No-Knock Warrants in California

Officers from the Minneapolis Police Department obtained a “no-knock” warrant to search Breonna Taylor’s apartment. It resulted in her death. An officer was shot and another officer shot at an apartment with small children. Some have reported that the officers were not wearing police identifiers on their clothing. They imply that Taylor’s boyfriend, who shot at officers, believed he was legally fighting off a home invader.

This had led to criticism of the practice of using no-knock warrants.

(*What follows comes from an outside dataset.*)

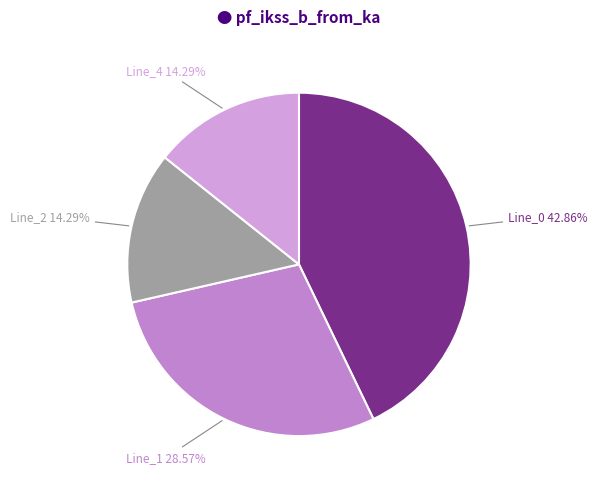

What is the largest slice in the pie chart?

Line_0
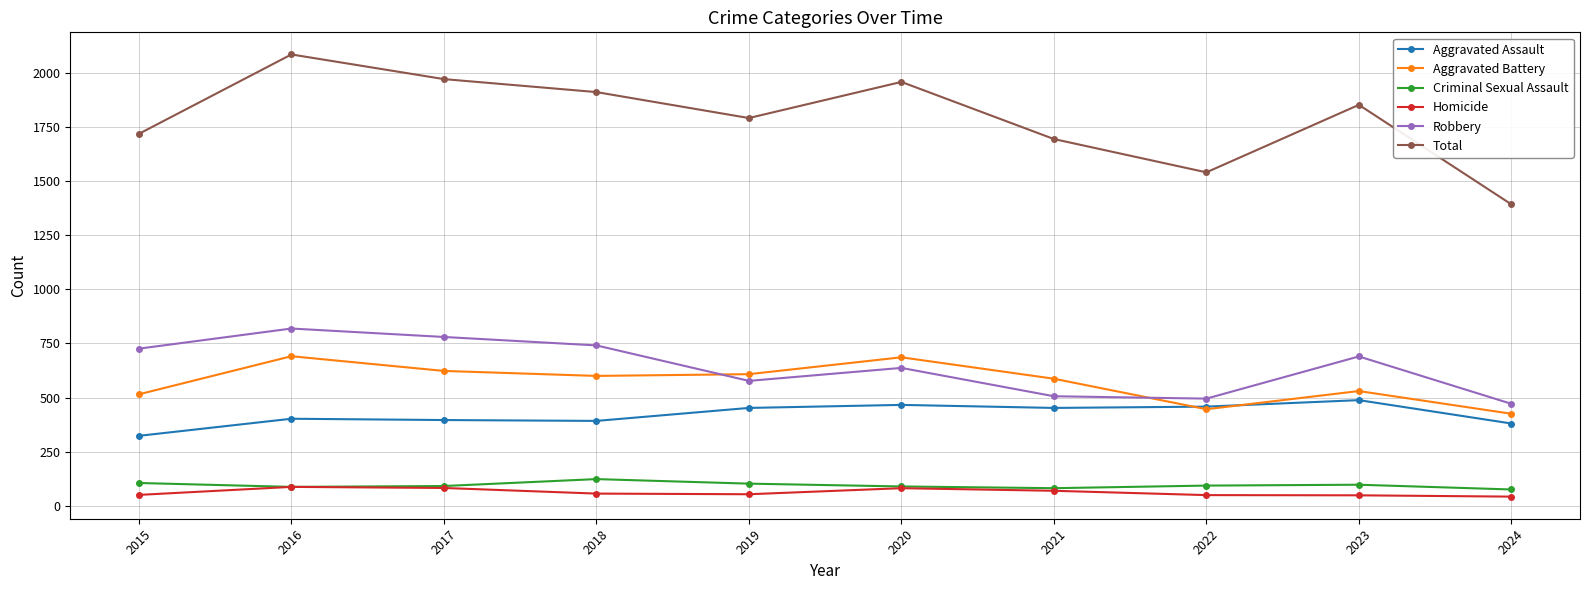

What is the difference between the highest and lowest values at 2023?

1805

Why do no-knock warrants even exist? The purpose of no-knock warrants is to prevent the destruction of evidence. They are also used to protect officers in situations where they reasonably believe that suspects will arm themselves. Finally, they are also used in situations where officers believe that that suspects will flee from arrest. (People v. Neer (1986) 177 Cal.App.3d 991, 995.) Under the Fourth Amendment, no-knock entries are justified when police officers have a reasonable suspicion that knocking and announcing their presence before entering would be dangerous or futile, or destructive to the purposes of the investigation. (U.S. v. Banks (2003) 540 U.S. 31, 36-37.) The Fourth Amendment even allows no-knock warrants when there is no existing exigency, but the officer expects that there will be exigency when a knock is made. With this many exceptions, you may wonder whether the Fourth Amendment even exists at all anymore.

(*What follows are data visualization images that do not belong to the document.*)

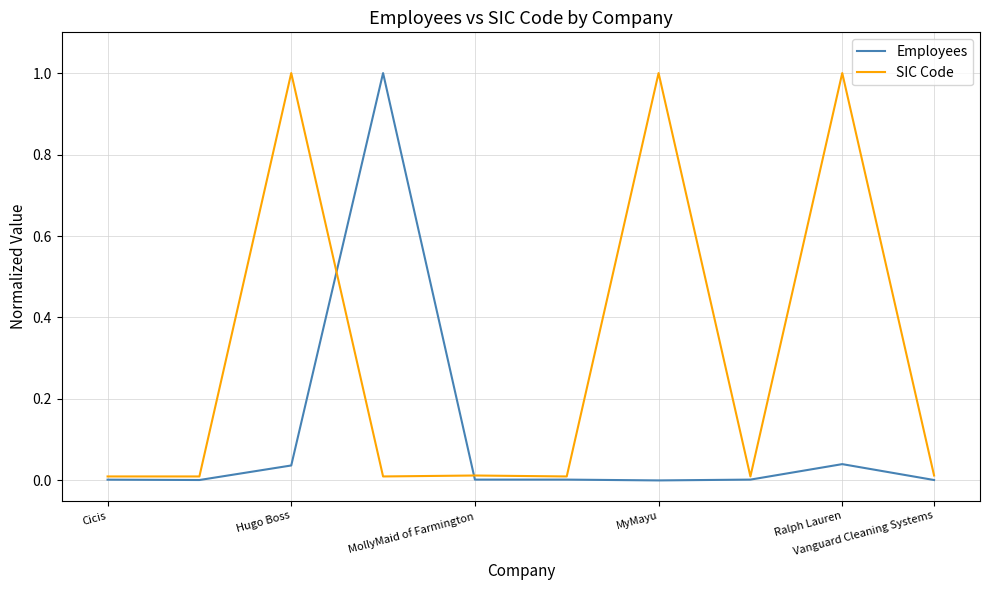

How many lines are shown in the chart?

2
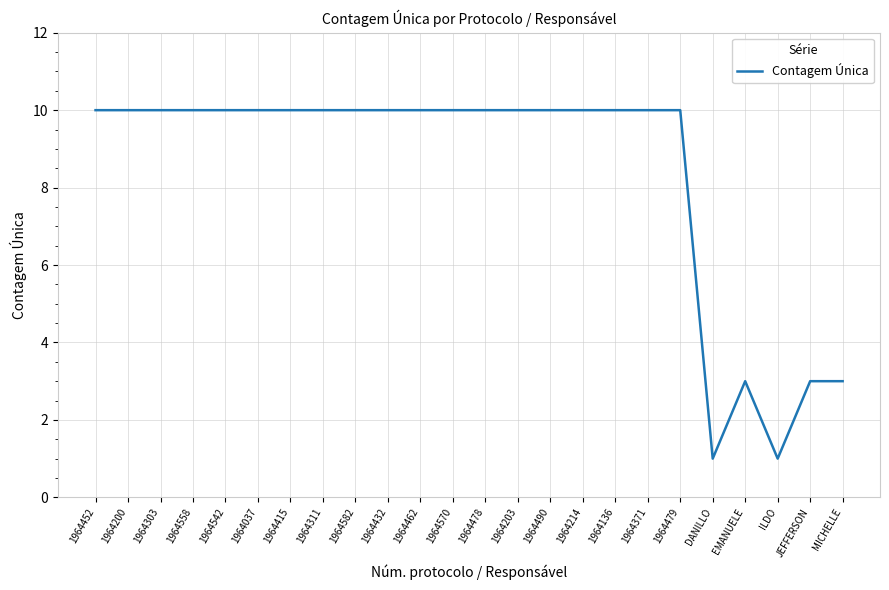

True or false: the data shows 6 at 1964415.

False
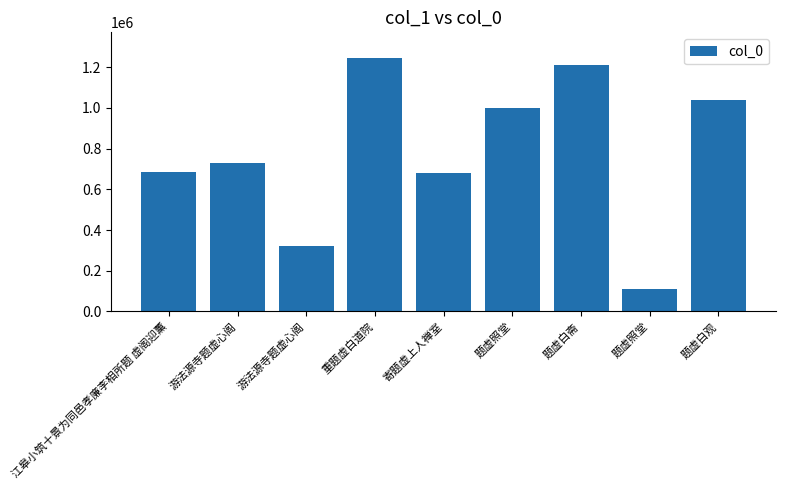

Approximately how many times larger is the value at 题虚白斋 compared to 寄题虚上人禅室?

1.8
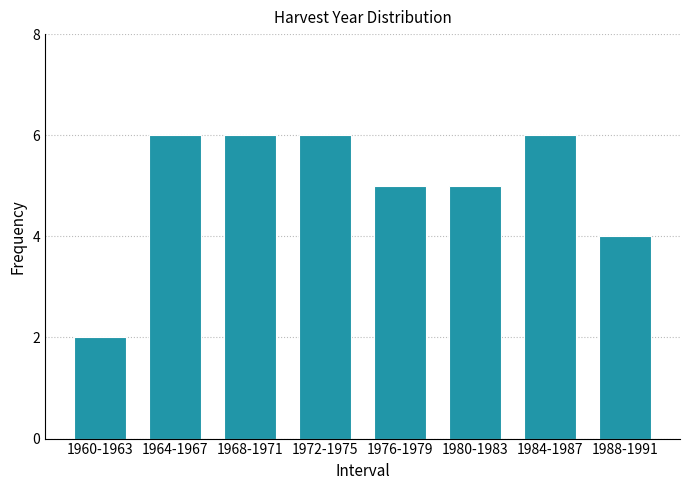

Reading left to right, what are all the values shown in this chart?

1960-1963=2	1964-1967=6	1968-1971=6	1972-1975=6	1976-1979=5	1980-1983=5	1984-1987=6	1988-1991=4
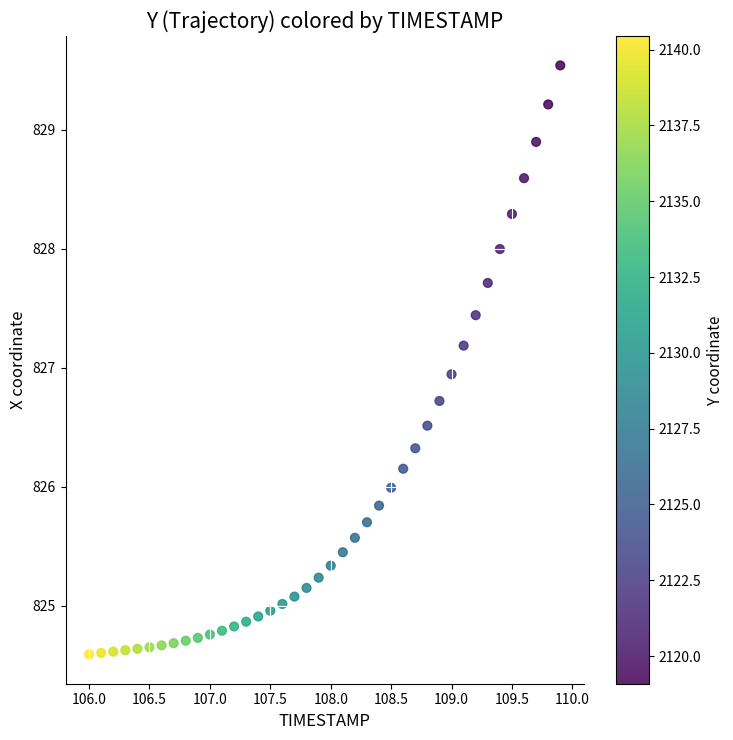

What is the range of X values (max minus min)?

3.9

But just because the Constitution allows no-knock warrants doesn’t mean that the states have to allow them. After all, in theory, the Constitution provides the floor for protection of constitutional rights, and states are free to be more protective if they want. That’s what California decided to do.

No-knock warrants are illegal in California.

Here, a magistrate may not issue a no-knock warrant. (Pen. Code, § 1531.) Although that wasn’t always the case. In 1872, 12% of all search warrants in Los Angeles County were no-knock warrants. (Parsley v. Superior Court (1973) 9 Cal.3d 934, 939-40). In Parsley, officers believed that there were drugs in a house, and obtained a no-knock warrant. (Id. at 938.) They had been told that the resident was known to answer the door armed with a weapon. (Id. at p. 941.) They crawled through a bedroom window without giving notice of their authority or purpose. They found narcotics and two men, who were both arrested. (Id.) The men complained that the officer shouldn’t have been allowed to crawl in, and they asked that the court throw out the drugs they found. The California Supreme Court agreed, relying on Penal Code section 1531. (Id. at p. 939.)

But there are still ways police can enter your house without knocking.

Don’t forget that officers can still enter your house without knocking if there is exigency existing when they arrive. (Parsley, supra, at p. 939.) It’s just that a judge can’t make that determination in advance: it has to be made by police on the scene. Police can also enter if the search is of a public place. This usually happens when police are searching stores or restaurants. Finally, if the occupant of the home agrees to allow the search, by letting police in before they can knock, or by waiving his rights before the search starts, police don’t have to knock.